== Excerpt provided ==
########################################
THE PROPOSED AMENDMENTS
 
  Use of Restricted Stock. The Company's executive compensation program
consists of three elements: salary, variable compensation and stock options as
long-term incentive. Addition of restricted stock as long-term compensation
under the Stock Performance Plan will provide flexibility in the future.
Restrictions on disposition of the shares and other terms and conditions will
be established by the Compensation and Benefits Committee. Depending on the
specific intended use of such grants, restrictions could be based on such
criteria as quantitative or qualitative business performance objectives and/or
continued employment. Grantees will have all the rights of a stockholder,
including the right to vote and receive any dividends, unless otherwise
established in the grant.
 
  Limit on Shares Subject to Restricted Stock Grants. No change is made in the
current 36 million-share limit on the aggregate number of shares of the
Company's Common Stock which may be made subject to stock option grants during
any five consecutive years. Of the 36 million shares, no more than 6 million
shares will be subject to restricted stock grants.
 
  Limit on Individual Option Grants. The Company will reinstitute an individual
limit on stock options that an employee can receive. No more than 5% of the 36
million-share limit on the aggregate number of shares of the Company's Common
Stock will be made subject to stock options granted to an optionee during any
five consecutive years. Options granted to executive officers effective in
March 1994 were made contingent on stockholder approval of this amendment.
 
  Prior to April 1984, the Plan included a limit on individual option grants.
The Company believes that reinstating the limit is appropriate at this time and
consistent with recent changes in federal tax laws which impose new
requirements on the deductibility of executive compensation related to stock
options. As a result, the federal tax consequences to the Company of the
exercise of stock options may continue as described above.
 
  Vesting of Stock Option Grants. To conform to the Plan's minimum vesting
period for other optionees, the minimum vesting period for options granted to
executive officers will be six months from date of grant. For executive
officers, as for other optionees, the terms and conditions established by the
Compensation and Benefits Committee provide that options do not vest and become
exercisable until one year after date of grant except in the event of
retirement or death when options vest and become exercisable if held for the
minimum period of six months. Options granted to executive officers effective
in 1994 made this aspect of the vesting provision contingent on stockholder
approval of this amendment.
########################################
== Data to examine ==
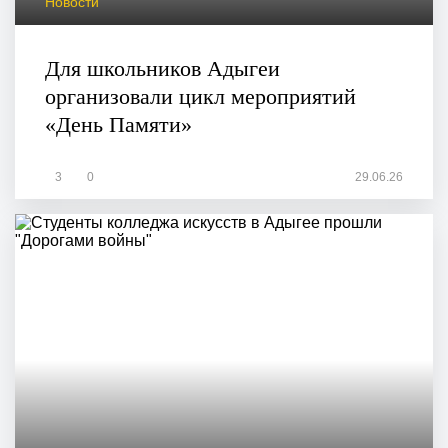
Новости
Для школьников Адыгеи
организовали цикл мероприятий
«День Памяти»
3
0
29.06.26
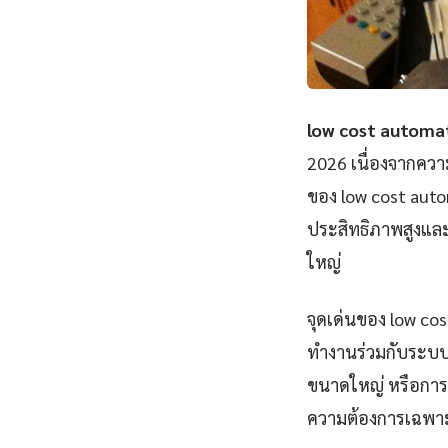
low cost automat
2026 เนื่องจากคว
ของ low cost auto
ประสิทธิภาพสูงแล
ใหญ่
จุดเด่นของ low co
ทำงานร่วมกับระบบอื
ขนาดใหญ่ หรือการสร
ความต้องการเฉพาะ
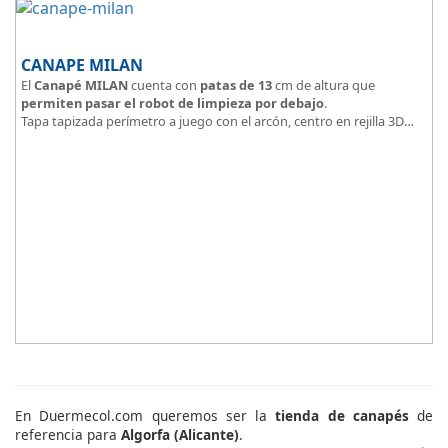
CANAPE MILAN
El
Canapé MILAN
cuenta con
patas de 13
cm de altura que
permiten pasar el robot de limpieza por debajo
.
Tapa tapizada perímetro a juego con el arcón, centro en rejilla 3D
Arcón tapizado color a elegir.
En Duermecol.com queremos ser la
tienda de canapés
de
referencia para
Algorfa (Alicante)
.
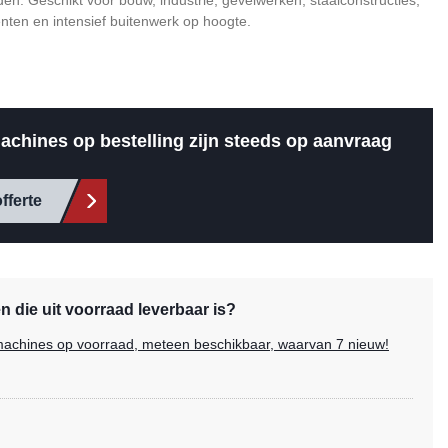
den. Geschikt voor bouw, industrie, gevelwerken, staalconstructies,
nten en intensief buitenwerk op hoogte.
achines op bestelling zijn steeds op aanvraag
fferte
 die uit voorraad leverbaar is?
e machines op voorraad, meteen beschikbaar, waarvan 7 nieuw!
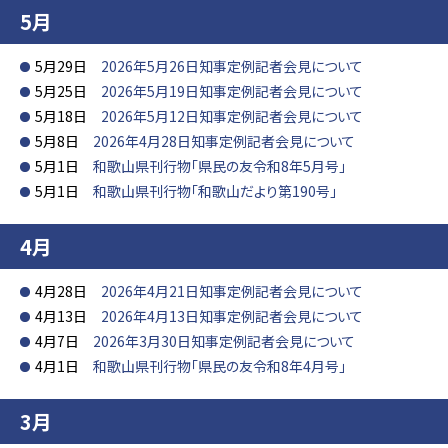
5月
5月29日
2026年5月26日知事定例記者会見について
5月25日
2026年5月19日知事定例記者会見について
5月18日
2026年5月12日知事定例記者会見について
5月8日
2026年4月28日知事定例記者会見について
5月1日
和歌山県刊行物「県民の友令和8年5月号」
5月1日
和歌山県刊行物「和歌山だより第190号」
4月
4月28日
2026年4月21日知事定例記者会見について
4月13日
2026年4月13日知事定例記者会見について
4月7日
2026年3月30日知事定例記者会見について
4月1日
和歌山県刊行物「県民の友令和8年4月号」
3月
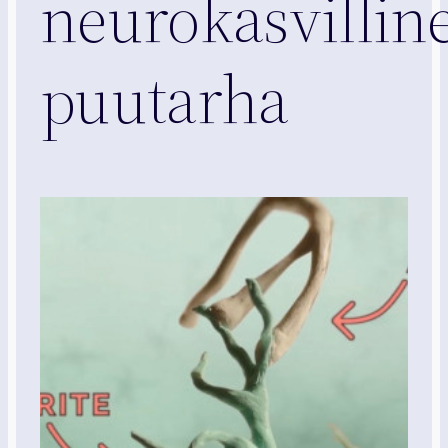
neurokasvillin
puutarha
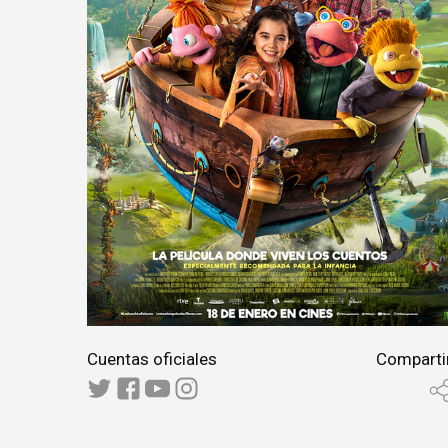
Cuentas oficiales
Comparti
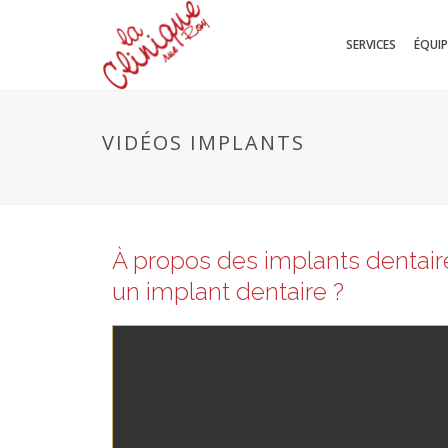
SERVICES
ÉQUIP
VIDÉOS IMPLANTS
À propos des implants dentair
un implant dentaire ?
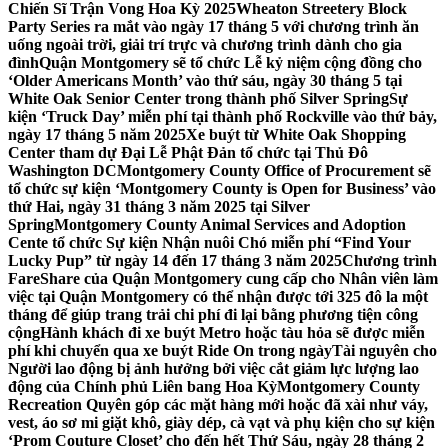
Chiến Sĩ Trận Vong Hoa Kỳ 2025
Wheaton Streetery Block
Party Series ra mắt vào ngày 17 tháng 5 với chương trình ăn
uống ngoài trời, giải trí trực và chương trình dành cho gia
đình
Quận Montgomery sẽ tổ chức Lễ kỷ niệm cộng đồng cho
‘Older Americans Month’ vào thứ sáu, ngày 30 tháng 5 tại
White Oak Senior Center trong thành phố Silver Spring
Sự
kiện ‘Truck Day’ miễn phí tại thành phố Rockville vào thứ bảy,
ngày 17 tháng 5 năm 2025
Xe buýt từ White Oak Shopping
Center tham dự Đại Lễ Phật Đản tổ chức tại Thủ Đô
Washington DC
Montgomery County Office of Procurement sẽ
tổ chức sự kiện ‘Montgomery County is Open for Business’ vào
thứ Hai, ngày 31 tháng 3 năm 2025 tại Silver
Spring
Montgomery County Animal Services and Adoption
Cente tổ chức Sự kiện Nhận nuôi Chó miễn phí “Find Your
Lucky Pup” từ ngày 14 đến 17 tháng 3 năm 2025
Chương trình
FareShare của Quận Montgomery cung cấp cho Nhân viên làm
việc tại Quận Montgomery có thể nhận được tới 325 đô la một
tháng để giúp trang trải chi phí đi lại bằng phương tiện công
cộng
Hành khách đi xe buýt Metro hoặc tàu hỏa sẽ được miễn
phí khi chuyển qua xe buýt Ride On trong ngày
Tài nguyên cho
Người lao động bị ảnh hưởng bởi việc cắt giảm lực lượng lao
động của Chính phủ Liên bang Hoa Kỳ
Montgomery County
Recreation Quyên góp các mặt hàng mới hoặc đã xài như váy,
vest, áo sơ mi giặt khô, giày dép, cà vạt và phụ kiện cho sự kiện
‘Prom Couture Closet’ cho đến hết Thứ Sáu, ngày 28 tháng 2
########################################
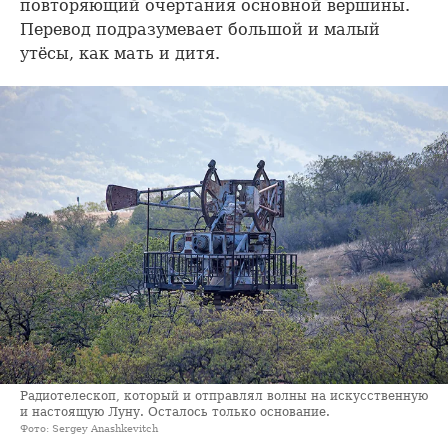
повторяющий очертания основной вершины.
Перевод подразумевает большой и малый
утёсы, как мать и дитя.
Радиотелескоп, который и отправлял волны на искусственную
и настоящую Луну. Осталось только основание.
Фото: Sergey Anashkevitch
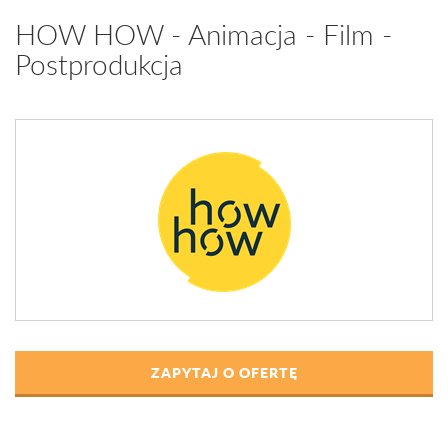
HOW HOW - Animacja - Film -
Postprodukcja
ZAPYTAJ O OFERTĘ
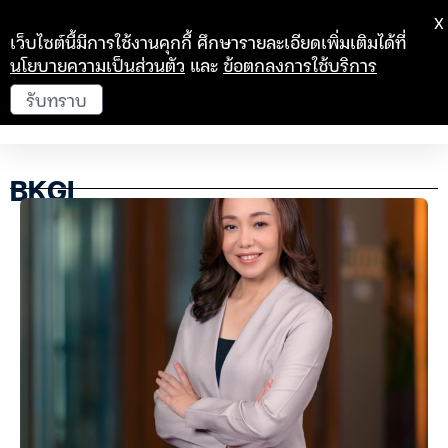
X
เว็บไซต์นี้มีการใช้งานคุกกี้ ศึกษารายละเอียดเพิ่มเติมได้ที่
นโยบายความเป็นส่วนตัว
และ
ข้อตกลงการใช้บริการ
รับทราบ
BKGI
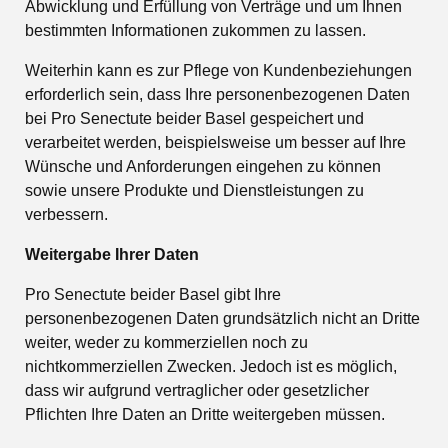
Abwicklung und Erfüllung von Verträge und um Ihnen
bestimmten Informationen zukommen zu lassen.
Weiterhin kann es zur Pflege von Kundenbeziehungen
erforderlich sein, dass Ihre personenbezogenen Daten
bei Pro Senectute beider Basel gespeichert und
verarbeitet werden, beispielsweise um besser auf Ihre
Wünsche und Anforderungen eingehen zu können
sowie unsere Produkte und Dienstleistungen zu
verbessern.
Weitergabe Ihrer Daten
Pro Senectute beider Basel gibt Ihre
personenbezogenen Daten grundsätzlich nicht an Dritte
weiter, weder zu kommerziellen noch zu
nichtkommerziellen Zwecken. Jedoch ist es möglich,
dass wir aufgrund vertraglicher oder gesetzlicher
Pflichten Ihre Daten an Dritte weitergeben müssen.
########################################
== Task requirements ==
(1) Summarize the proposed stock plan amendments text in three sentences.
(2) From the records, write out the lines starting with the line that contains "neurokasvillin" and going on through the line that contains "un implant dentaire ?", copied precisely and with the picture lines left out.

== Solution list ==
(1) The amendments would add restricted stock as long-term compensation under the Stock Performance Plan, with no more than 6 million of the existing 36 million-share limit subject to restricted stock grants. They would also reinstate an individual limit, so that no more than 5% of that 36 million-share limit could be subject to options granted to one optionee during any five consecutive years. In addition, the minimum vesting period for options granted to executive officers would be six months from the date of grant, matching the period for other optionees.

(2)
neurokasvillin
puutarha
Cuentas oficiales
Comparti
SERVICES
ÉQUIP
VIDÉOS IMPLANTS
À propos des implants dentair
un implant dentaire ?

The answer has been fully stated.